13. The learned counsel for the petitioner referred Sri Net Bharti and others Vs. Board of Revenue and others, 2001 (3) A.W.C. 2258 and Sri
Thakur Ram Chandra Ji Maharaj Brijman Mandir Vs. Board of Revenue and others, 2007 (102) RD 1 in support of his contention that the Board
of Revenue has committed illegality in allowing the appeal filed by the respondent No. 3 without framing any substantial question of law.

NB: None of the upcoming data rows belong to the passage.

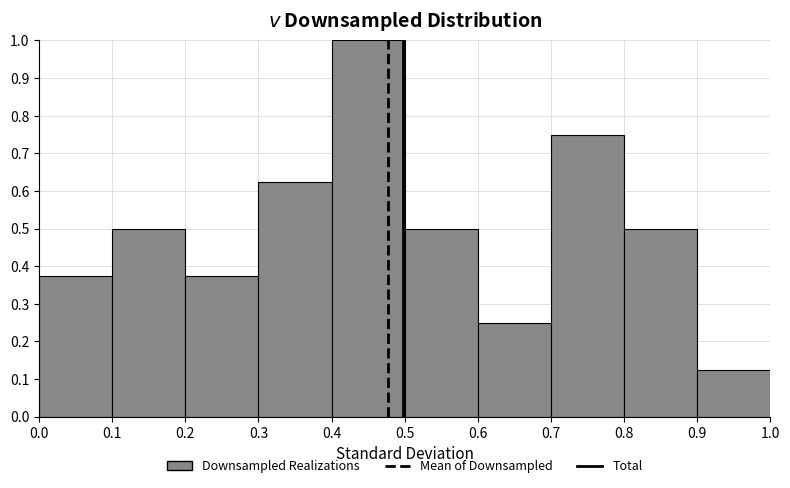

Reading left to right, list every bar in this chart as the range it spans on the x-axis followed by its height. The values are not printed on the chart, so give them approximately, as read against the axis.

0.0 to 0.1: 0.38
0.1 to 0.2: 0.50
0.2 to 0.3: 0.38
0.3 to 0.4: 0.63
0.4 to 0.5: 1.00
0.5 to 0.6: 0.50
0.6 to 0.7: 0.25
0.7 to 0.8: 0.75
0.8 to 0.9: 0.50
0.9 to 1.0: 0.13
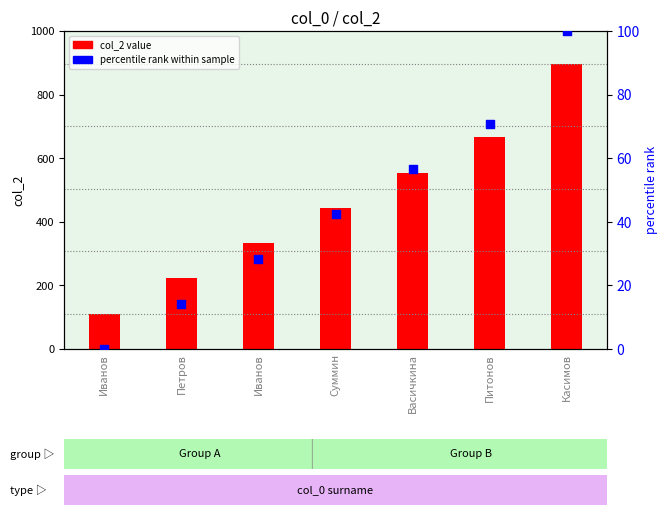

Which series has the widest spread of Y values?

col_2 value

14. The Apex Court in Kannan (Dead) through L.Rs and others Vs. V.S. Pandurangam (Dead) through L.Rs. And others, 2008 (70) ALR 692
and Nangali Amma Bhavani Amma Vs. Gopal Krishnan Nair and others, (2004) 8 SCC 785 has held that merely because no substantial question
of law has been formulated by the High Court that does not mean that the judgment of the High Court automatically becomes a nullity or that it
must necessarily be set aside by the Apex Court on that ground alone. The appellant must also show prejudice to him on this account. More or
less, the same view has been expressed in the case of Nangali Amma Bhavani Amma (supra) wherein it has been laid down that although High
Court had not framed substantial question of law in the strict sense, nevertheless it was found from para 3 of the impugned judgment that the High
Court had indicated the question of law which arose out of the decision of the First Appellate Court and which required determination under
Section 100 of C.P.C.. This was held to be substantial compliance with the requirement of Section 100 of C.P.C. and non framing of substantial
question of law on these facts was not considered to be a ground to set aside the decision of the High court.
15. In the present case, the learned counsel for the petitioner could not place any material to show that any prejudice by non framing of substantial
question of law has been caused to him.
16. For the reasons given above and in view of the finding that the petitioner has failed to prove his title to be land in question, in particular, on the
facts of the present case, the said question is more or less academic and calls for no adjudication.
17. In view of the above discussion, the writ petition lacks merit. It is concluded by findings of fact. No interference under Article 226 of the
Constitution of India is called for.
18. Accordingly, it is dismissed with cost of Rs. 3,000/ (Rupees Three Thousand).